▸ **YOUR TASK**:
Nothing but an exact copy is asked for: the lines in the material below from the one with "Passwort vergessen" through the one with "Gezi Rehberleri", pictures excluded.

▸ **RECORDS SHOWN**:
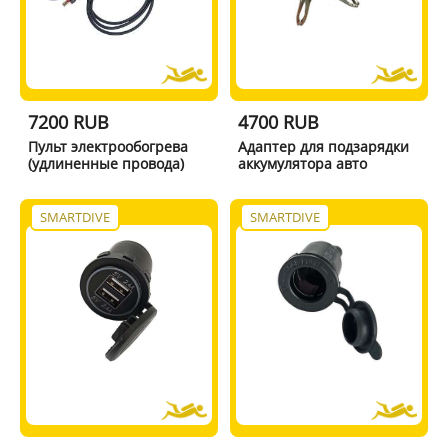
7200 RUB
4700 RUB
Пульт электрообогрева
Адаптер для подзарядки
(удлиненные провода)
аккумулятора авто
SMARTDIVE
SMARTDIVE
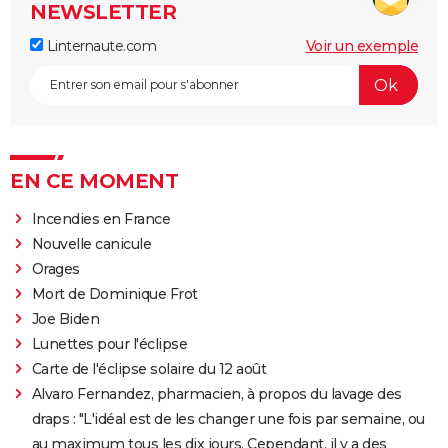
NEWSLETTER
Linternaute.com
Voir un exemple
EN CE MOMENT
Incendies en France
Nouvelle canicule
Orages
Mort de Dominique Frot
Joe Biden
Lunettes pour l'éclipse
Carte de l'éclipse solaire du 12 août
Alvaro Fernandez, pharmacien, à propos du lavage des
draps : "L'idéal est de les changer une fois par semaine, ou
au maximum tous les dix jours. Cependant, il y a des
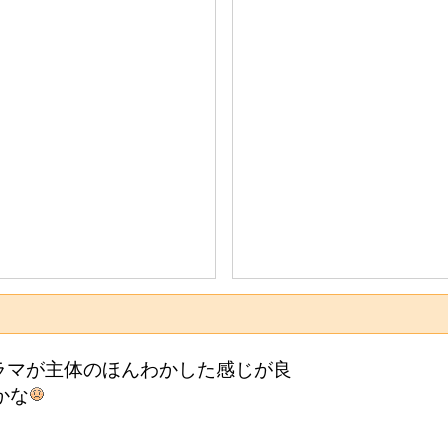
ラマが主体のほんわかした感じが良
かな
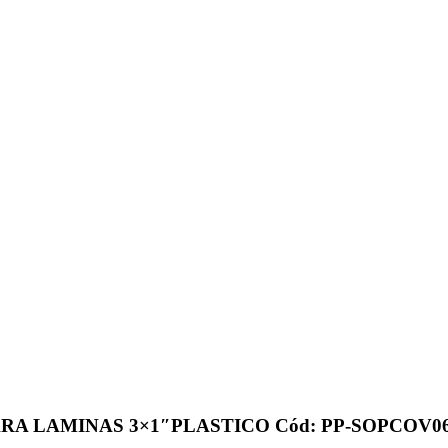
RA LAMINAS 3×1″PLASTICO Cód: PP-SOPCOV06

* * *

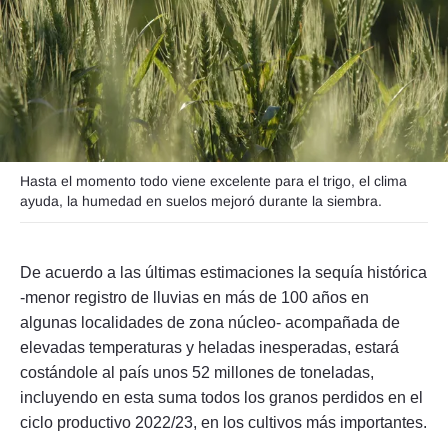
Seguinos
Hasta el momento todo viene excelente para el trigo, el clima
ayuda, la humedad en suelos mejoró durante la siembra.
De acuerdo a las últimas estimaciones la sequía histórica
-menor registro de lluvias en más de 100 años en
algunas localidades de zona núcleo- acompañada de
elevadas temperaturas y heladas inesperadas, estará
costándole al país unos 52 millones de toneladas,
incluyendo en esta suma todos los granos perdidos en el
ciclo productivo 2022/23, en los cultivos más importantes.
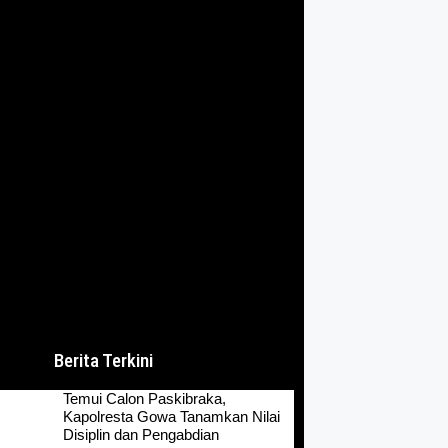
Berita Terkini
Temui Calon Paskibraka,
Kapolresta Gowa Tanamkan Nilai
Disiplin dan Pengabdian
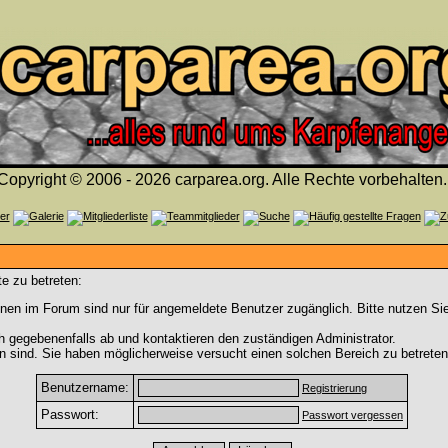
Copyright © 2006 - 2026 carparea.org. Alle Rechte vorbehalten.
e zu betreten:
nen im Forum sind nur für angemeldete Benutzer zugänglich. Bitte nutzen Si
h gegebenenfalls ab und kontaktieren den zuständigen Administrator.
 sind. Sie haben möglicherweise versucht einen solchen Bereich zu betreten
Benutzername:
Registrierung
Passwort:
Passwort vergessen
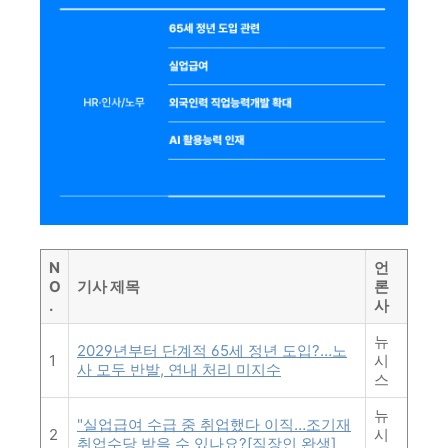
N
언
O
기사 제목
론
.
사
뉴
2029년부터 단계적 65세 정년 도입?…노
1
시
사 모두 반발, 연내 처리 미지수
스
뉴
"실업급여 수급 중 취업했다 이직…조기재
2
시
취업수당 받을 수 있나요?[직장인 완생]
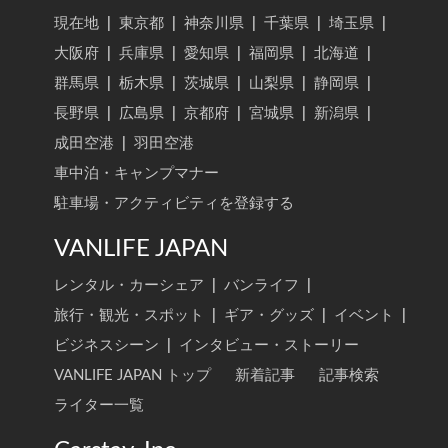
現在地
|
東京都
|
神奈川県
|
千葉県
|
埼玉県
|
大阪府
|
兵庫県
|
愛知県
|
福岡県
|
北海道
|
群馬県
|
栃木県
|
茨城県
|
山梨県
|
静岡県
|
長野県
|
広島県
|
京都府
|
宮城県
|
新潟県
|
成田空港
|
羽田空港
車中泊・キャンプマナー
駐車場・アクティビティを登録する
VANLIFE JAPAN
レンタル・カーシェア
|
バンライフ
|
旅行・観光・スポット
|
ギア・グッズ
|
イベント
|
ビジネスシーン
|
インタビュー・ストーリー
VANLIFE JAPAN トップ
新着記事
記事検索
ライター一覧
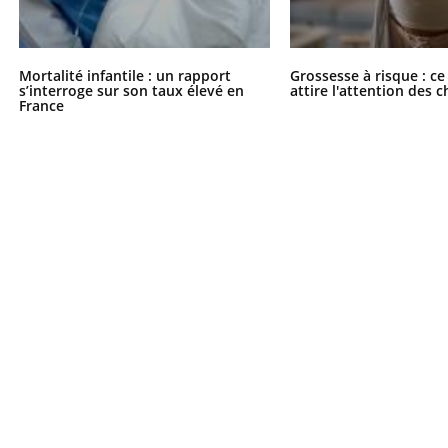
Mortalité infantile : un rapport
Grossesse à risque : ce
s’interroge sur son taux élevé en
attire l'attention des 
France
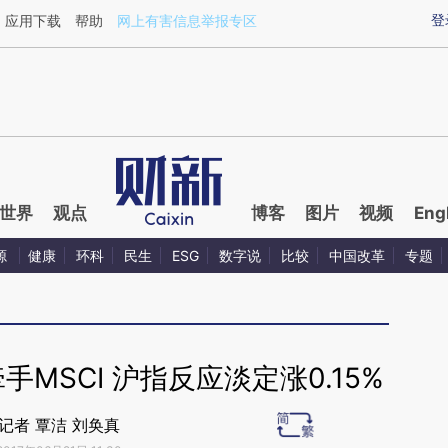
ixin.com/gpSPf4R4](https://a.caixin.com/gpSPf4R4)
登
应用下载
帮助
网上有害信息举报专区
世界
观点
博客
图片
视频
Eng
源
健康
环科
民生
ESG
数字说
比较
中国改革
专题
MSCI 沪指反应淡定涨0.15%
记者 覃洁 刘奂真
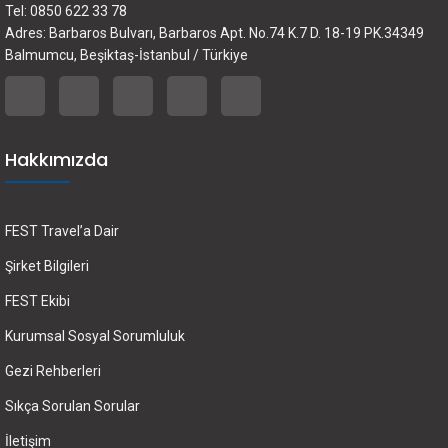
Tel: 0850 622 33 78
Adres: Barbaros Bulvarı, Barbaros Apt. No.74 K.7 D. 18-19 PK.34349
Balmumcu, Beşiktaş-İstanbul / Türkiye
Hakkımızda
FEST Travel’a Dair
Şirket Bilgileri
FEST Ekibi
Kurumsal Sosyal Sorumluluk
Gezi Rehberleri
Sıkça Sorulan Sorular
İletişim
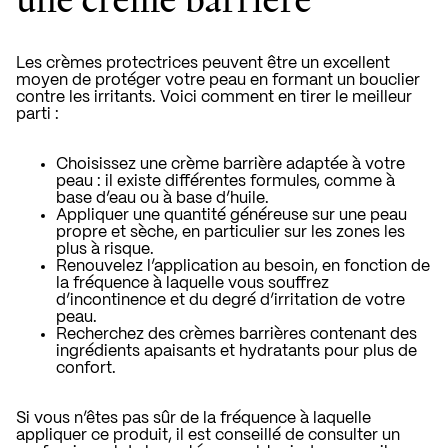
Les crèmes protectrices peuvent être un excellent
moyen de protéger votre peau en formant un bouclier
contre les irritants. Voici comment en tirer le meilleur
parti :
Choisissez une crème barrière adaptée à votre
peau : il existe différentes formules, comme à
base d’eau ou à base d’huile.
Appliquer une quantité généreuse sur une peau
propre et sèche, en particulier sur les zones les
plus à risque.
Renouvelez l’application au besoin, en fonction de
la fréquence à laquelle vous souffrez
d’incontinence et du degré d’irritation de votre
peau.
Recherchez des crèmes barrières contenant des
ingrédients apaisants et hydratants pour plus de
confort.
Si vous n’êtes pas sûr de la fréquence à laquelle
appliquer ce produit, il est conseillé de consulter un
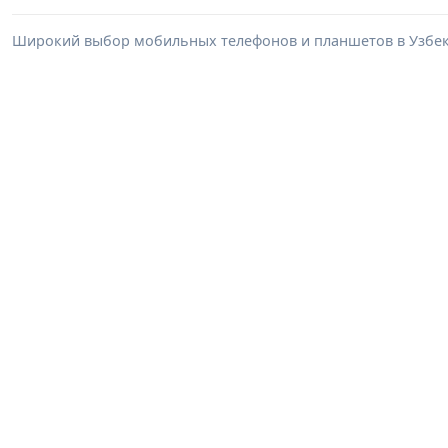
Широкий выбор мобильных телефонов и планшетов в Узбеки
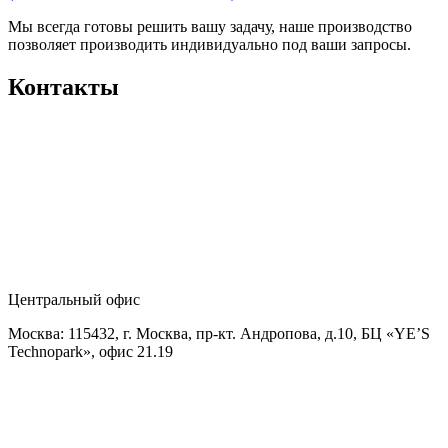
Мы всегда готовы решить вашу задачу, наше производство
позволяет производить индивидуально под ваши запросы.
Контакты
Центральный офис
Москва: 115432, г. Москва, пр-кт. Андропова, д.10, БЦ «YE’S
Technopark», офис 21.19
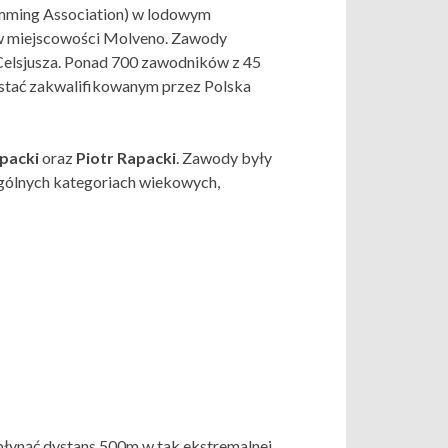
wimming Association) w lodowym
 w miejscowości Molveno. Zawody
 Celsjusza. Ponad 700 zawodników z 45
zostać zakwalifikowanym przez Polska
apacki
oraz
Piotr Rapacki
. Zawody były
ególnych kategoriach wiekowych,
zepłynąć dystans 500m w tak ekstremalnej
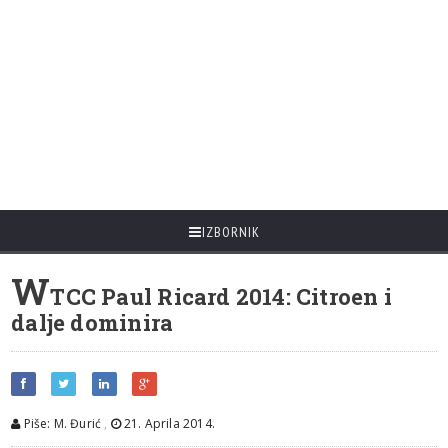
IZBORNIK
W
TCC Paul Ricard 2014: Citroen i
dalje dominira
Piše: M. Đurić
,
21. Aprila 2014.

▸ **OUTPUT FOR THIS EXERCISE**:
Passwort vergessen
N
언
O
기사 제목
론
.
사
뉴
2029년부터 단계적 65세 정년 도입?…노
1
시
사 모두 반발, 연내 처리 미지수
스
뉴
"실업급여 수급 중 취업했다 이직…조기재
2
시
취업수당 받을 수 있나요?[직장인 완생]
現在地
|
東京都
|
神奈川県
|
千葉県
|
埼玉県
|
大阪府
|
兵庫県
|
愛知県
|
福岡県
|
北海道
|
群馬県
|
栃木県
|
茨城県
|
山梨県
|
静岡県
|
長野県
|
広島県
|
京都府
|
宮城県
|
新潟県
|
成田空港
|
羽田空港
車中泊・キャンプマナー
駐車場・アクティビティを登録する
VANLIFE JAPAN
レンタル・カーシェア
|
バンライフ
|
旅行・観光・スポット
|
ギア・グッズ
|
イベント
|
ビジネスシーン
|
インタビュー・ストーリー
VANLIFE JAPAN トップ
新着記事
記事検索
ライター一覧
Mortalité infantile : un rapport
Grossesse à risque : ce
s’interroge sur son taux élevé en
attire l'attention des 
France
ixin.com/gpSPf4R4](https://a.caixin.com/gpSPf4R4)
登
应用下载
帮助
网上有害信息举报专区
世界
观点
博客
图片
视频
Eng
源
健康
环科
民生
ESG
数字说
比较
中国改革
专题
MSCI 沪指反应淡定涨0.15%
记者 覃洁 刘奂真
Tel: 0850 622 33 78
Adres: Barbaros Bulvarı, Barbaros Apt. No.74 K.7 D. 18-19 PK.34349
Balmumcu, Beşiktaş-İstanbul / Türkiye
Hakkımızda
FEST Travel’a Dair
Şirket Bilgileri
FEST Ekibi
Kurumsal Sosyal Sorumluluk
Gezi Rehberleri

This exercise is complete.